▶ [What this task involves]:
Repeat every entry word for word. Images do not belong in the copy.

▶ [Recorded data]:

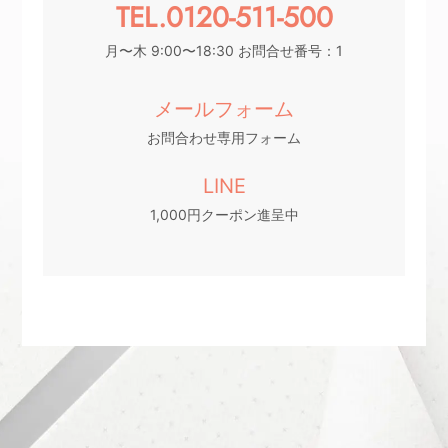
TEL.0120-511-500
月〜木 9:00〜18:30 お問合せ番号：1
メールフォーム
お問合わせ専用フォーム
LINE
1,000円クーポン進呈中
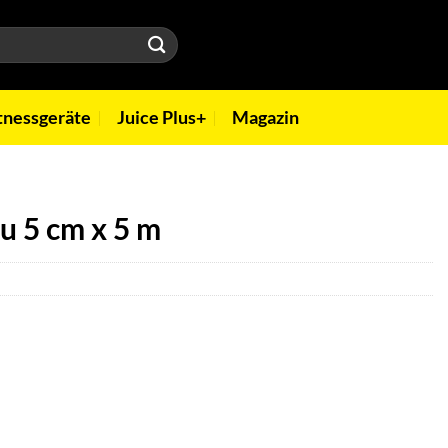
tnessgeräte
Juice Plus+
Magazin
u 5 cm x 5 m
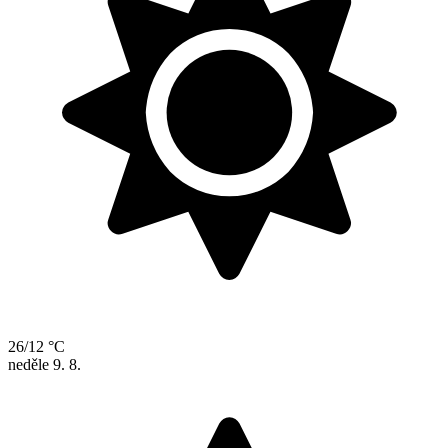
26/12 °C
neděle
9. 8.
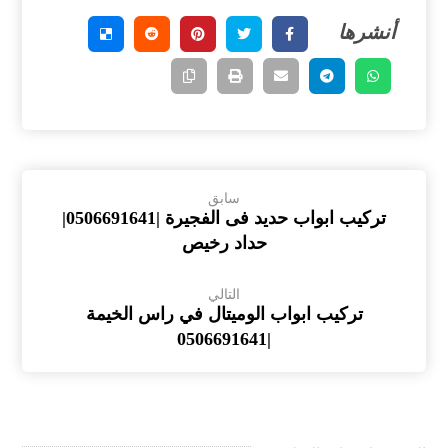
سابق
تركيب ابواب حديد فى الفجيرة |0506691641|
حداد رخيص
التالي
تركيب ابواب الوميتال في راس الخيمة
|0506691641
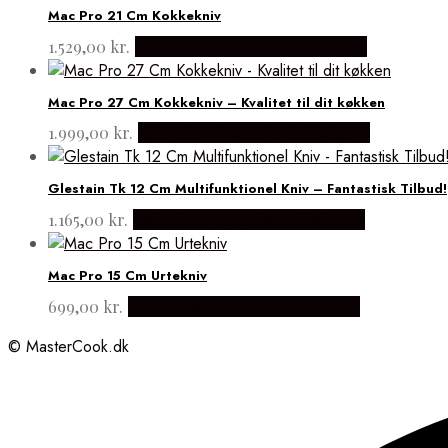
Mac Pro 21 Cm Kokkekniv
1.529,00
kr.
Købes hos Japanske Kokkeknive
Mac Pro 27 Cm Kokkekniv – Kvalitet til dit køkken
1.999,00
kr.
Købes hos Japanske Kokkeknive
Glestain Tk 12 Cm Multifunktionel Kniv – Fantastisk Tilbud!
1.165,00
kr.
Købes hos Japanske Kokkeknive
Mac Pro 15 Cm Urtekniv
699,00
kr.
Købes hos Japanske Kokkeknive
© MasterCook.dk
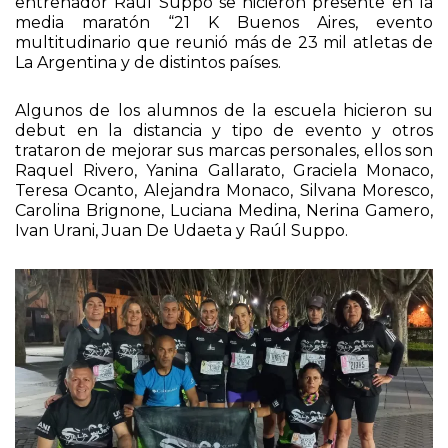
entrenador Raúl Suppo se hicieron presente en la
media maratón “21 K Buenos Aires, evento
multitudinario que reunió más de 23 mil atletas de
La Argentina y de distintos países.
Algunos de los alumnos de la escuela hicieron su
debut en la distancia y tipo de evento y otros
trataron de mejorar sus marcas personales, ellos son
Raquel Rivero, Yanina Gallarato, Graciela Monaco,
Teresa Ocanto, Alejandra Monaco, Silvana Moresco,
Carolina Brignone, Luciana Medina, Nerina Gamero,
Ivan Urani, Juan De Udaeta y Raúl Suppo.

▶ [Response area]:
TEL.0120-511-500
月〜木 9:00〜18:30 お問合せ番号：1
メールフォーム
お問合わせ専用フォーム
LINE
1,000円クーポン進呈中
tnessgeräte
Juice Plus+
Magazin
u 5 cm x 5 m
26/12 °C
neděle
9. 8.
سابق
تركيب ابواب حديد فى الفجيرة |0506691641|
حداد رخيص
التالي
تركيب ابواب الوميتال في راس الخيمة
|0506691641
Mac Pro 21 Cm Kokkekniv
1.529,00
kr.
Købes hos Japanske Kokkeknive
Mac Pro 27 Cm Kokkekniv – Kvalitet til dit køkken
1.999,00
kr.
Købes hos Japanske Kokkeknive
Glestain Tk 12 Cm Multifunktionel Kniv – Fantastisk Tilbud!
1.165,00
kr.
Købes hos Japanske Kokkeknive
Mac Pro 15 Cm Urtekniv
699,00
kr.
Købes hos Japanske Kokkeknive
© MasterCook.dk
entrenador Raúl Suppo se hicieron presente en la
media maratón “21 K Buenos Aires, evento
multitudinario que reunió más de 23 mil atletas de
La Argentina y de distintos países.
Algunos de los alumnos de la escuela hicieron su
debut en la distancia y tipo de evento y otros
trataron de mejorar sus marcas personales, ellos son
Raquel Rivero, Yanina Gallarato, Graciela Monaco,
Teresa Ocanto, Alejandra Monaco, Silvana Moresco,
Carolina Brignone, Luciana Medina, Nerina Gamero,
Ivan Urani, Juan De Udaeta y Raúl Suppo.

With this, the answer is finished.